Sie setzen wohl inzwischen gänzlich auf der Kanzlerin wirkungsvoll vorgespielte schlichte Mütterlichkeit und ihre Wirkung auf schlichte Gemüter.

 

Die Masche mit einem „Versprechen“ ist out, dass sie noch zieht, glaubt das  Kanzleramt nicht mehr. Anders die Ministerpräsidentin Thüringens,  Christine Lieberknecht. Die hadert darüber mit ihrer Parteivorsitzenden.

Auch der eine oder andere Sympathie heischende CDU-Bundestagskandidat in irgendeinem Wahlkreis verbreitet noch weiter, er würde sich für die Renteneinheit einsetzen.

 

Wer die nochmal wählt, sollte eigentlich nicht meckern! Das hat sie / er schon mal verwirkt. Es gibt halt berechtigte und unberechtigte Erwartungen.

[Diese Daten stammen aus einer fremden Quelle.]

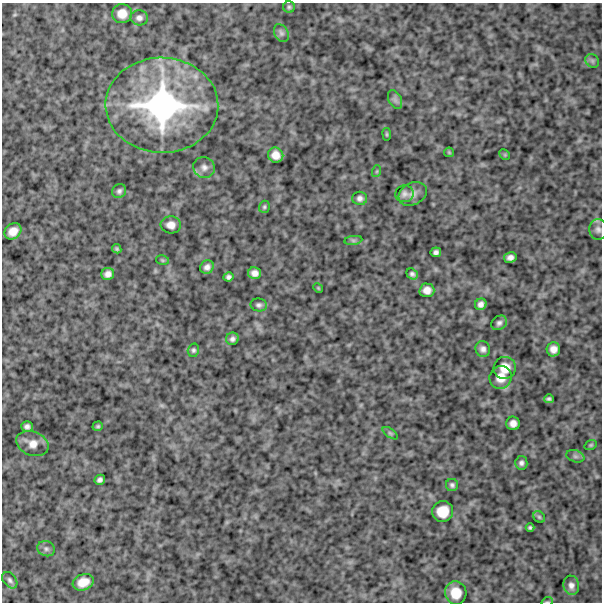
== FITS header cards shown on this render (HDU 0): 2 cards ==
NAXIS1  =                  600
NAXIS2  =                  600

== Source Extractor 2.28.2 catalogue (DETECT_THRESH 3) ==
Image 600 x 600 px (HDU 0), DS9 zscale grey, 1 PNG px = 1 image px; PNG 604 x 604 px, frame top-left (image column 1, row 600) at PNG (2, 3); each listed source drawn as its Kron ellipse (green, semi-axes under 4 px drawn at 4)
Background 1040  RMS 210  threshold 635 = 3 sigma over >= 5 px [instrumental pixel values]
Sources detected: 62; all 62 listed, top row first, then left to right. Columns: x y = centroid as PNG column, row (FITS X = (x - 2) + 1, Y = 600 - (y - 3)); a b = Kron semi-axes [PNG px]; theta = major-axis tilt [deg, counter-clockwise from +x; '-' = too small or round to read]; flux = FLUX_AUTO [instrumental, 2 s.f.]
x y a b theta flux
289 7 6 6 - 2.4e+04
122 14 10 9 - 1.5e+05
139 18 9 7 -11 5.8e+04
281 33 9 6 -62 4.1e+04
592 61 7 6 - 3.3e+04
395 100 10 6 -63 4.8e+04
162 105 56 47 -1 3.3e+06
387 134 6 3 -82 1.5e+04
449 152 5 5 - 1.6e+04
276 155 8 7 - 1.2e+05
505 155 6 4 -45 1.8e+04
204 167 11 10 - 7.7e+04
377 171 6 4 71 1.6e+04
119 191 7 6 - 4.0e+04
404 194 9 8 - 5.5e+04
413 194 15 11 29 1.1e+05
360 198 7 6 - 5.4e+04
264 207 6 5 - 2.4e+04
171 225 10 8 -5 1.0e+05
598 229 10 9 - 6.3e+04
13 231 9 7 38 1.3e+05
353 240 9 4 8 3.1e+04
117 249 5 4 - 2.3e+04
436 252 5 5 - 4.3e+04
510 257 6 5 - 6.1e+04
162 260 6 4 -12 1.9e+04
207 267 7 6 - 6.0e+04
255 273 6 6 - 7.6e+04
108 274 6 6 - 7.1e+04
412 274 6 5 - 3.8e+04
228 277 5 4 - 3.9e+04
318 288 5 4 - 1.4e+04
427 290 7 7 - 9.8e+04
481 304 6 5 - 6.1e+04
259 305 8 6 -11 4.3e+04
499 323 8 6 35 4.7e+04
232 339 6 6 - 4.7e+04
483 349 8 7 - 6.0e+04
553 349 7 7 - 9.5e+04
193 350 7 5 75 3.0e+04
505 368 11 11 - 1.8e+05
501 377 12 11 - 1.7e+05
549 399 5 3 - 2.9e+04
513 423 7 7 - 8.3e+04
98 426 5 4 - 2.3e+04
27 427 6 5 - 4.9e+04
390 433 9 4 -36 2.6e+04
32 443 17 12 -21 1.5e+05
591 445 6 4 21 1.9e+04
575 456 9 6 -18 4.0e+04
521 463 7 6 - 4.4e+04
100 480 5 5 - 4.4e+04
452 485 6 6 - 3.7e+04
443 512 10 10 - 2.4e+05
539 517 6 5 - 2.2e+04
530 528 4 3 - 2.4e+04
46 549 9 7 -22 4.7e+04
10 580 9 6 -51 4.2e+04
83 582 11 8 20 1.7e+05
571 585 10 8 -80 6.8e+04
456 593 11 10 - 2.3e+05
547 602 6 3 18 1.4e+04
At the frame edge (FLAGS 8, measured only in part): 1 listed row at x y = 547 602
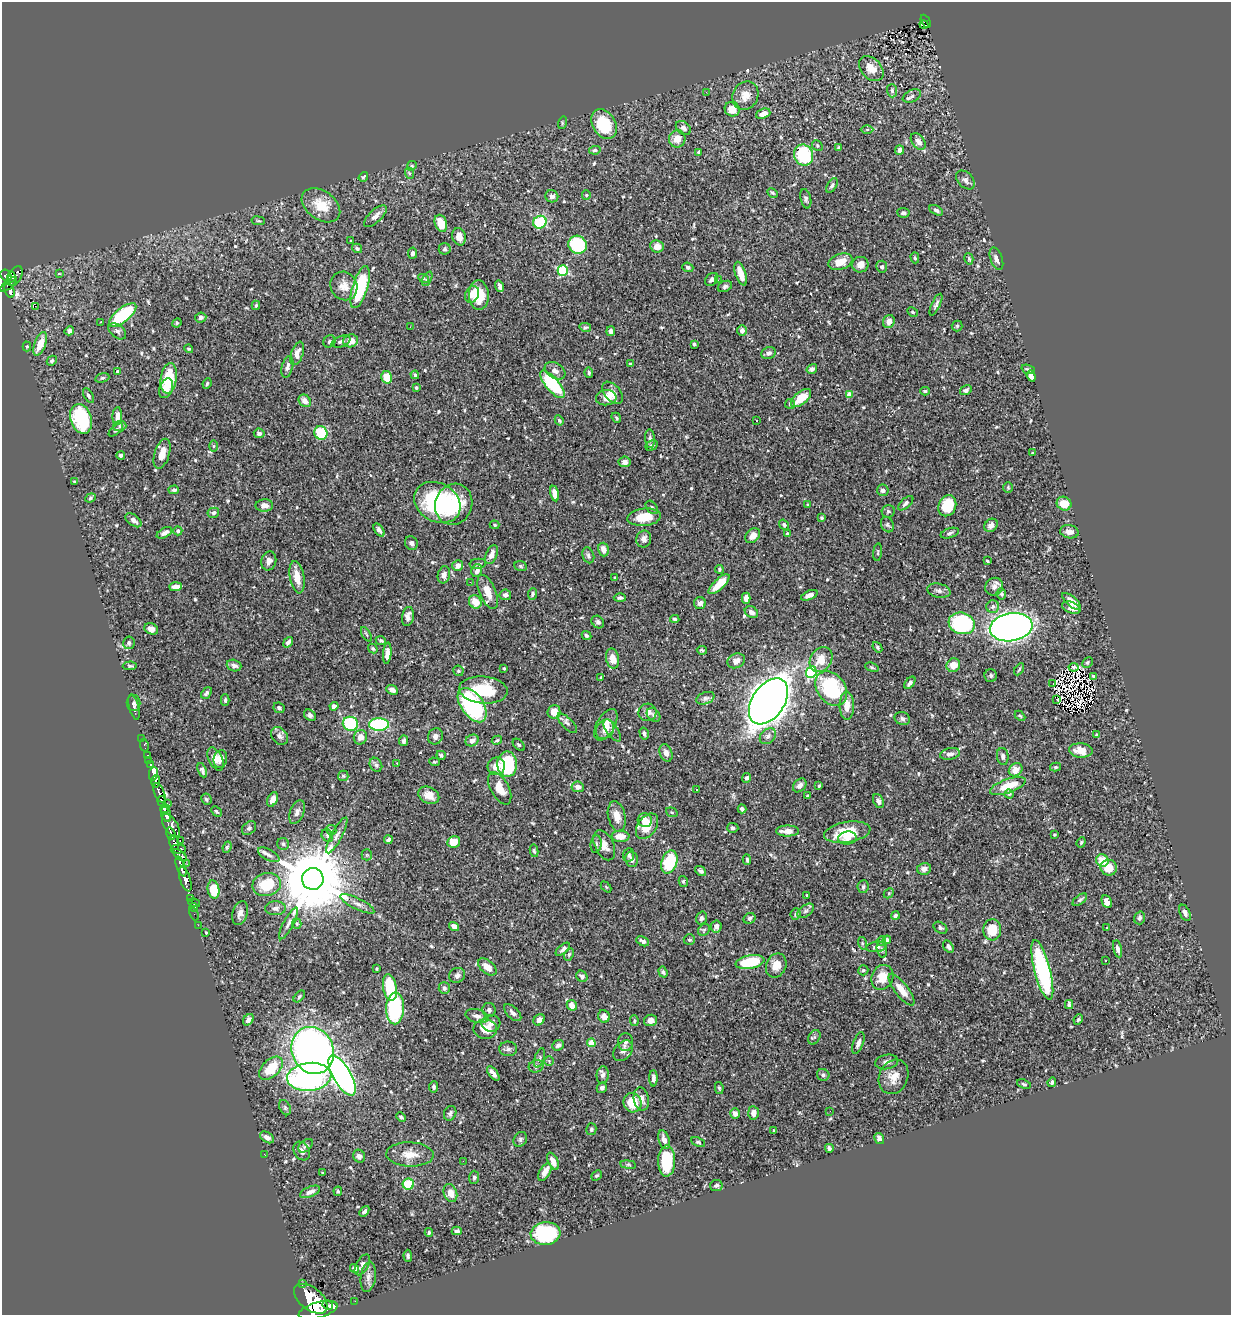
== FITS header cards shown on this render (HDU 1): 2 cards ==
NAXIS1  =                 1229
NAXIS2  =                 1313

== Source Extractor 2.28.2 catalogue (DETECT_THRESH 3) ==
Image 1229 x 1313 px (HDU 1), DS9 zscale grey, 1 PNG px = 1 image px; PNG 1233 x 1317 px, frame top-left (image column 1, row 1313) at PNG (2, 2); each listed source drawn as its Kron ellipse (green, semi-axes under 4 px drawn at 4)
Background 0.631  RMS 0.018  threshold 0.0553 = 3 sigma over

„Deutsche Renteneinheit – in 160 Jahren?“ – Siehe  K 20-13

 

Sicher beeindruckt die Kanzlerin auch oder gerade die Ollen als „mächtigste Frau Europas“. Das tut dem Nationalstolz gut und verbietet geradezu „kleinliche Einwände“.

 

„Ein typischer 75-jähriger, oft sogar noch ein 85-jähriger hat die gleiche Lebenszufriedenheit wie ein typischer 45-jähriger“, verbreitet jetzt ein Professor der Humboldt-Universität. („Neues Deutschland“ 27.8.) Beide meckern also gleich viel oder gleich wenig. Zumindest ist Alter also kein Grund, das Meckern aufzugeben. 

 

Wann gehen wir wieder auf die Straße?

 

Aber da kommt die Bundesregierung daher mit der Parole, Deutschland ginge es gut und besser, und 76 % würden das bei Umfragen bestätigen.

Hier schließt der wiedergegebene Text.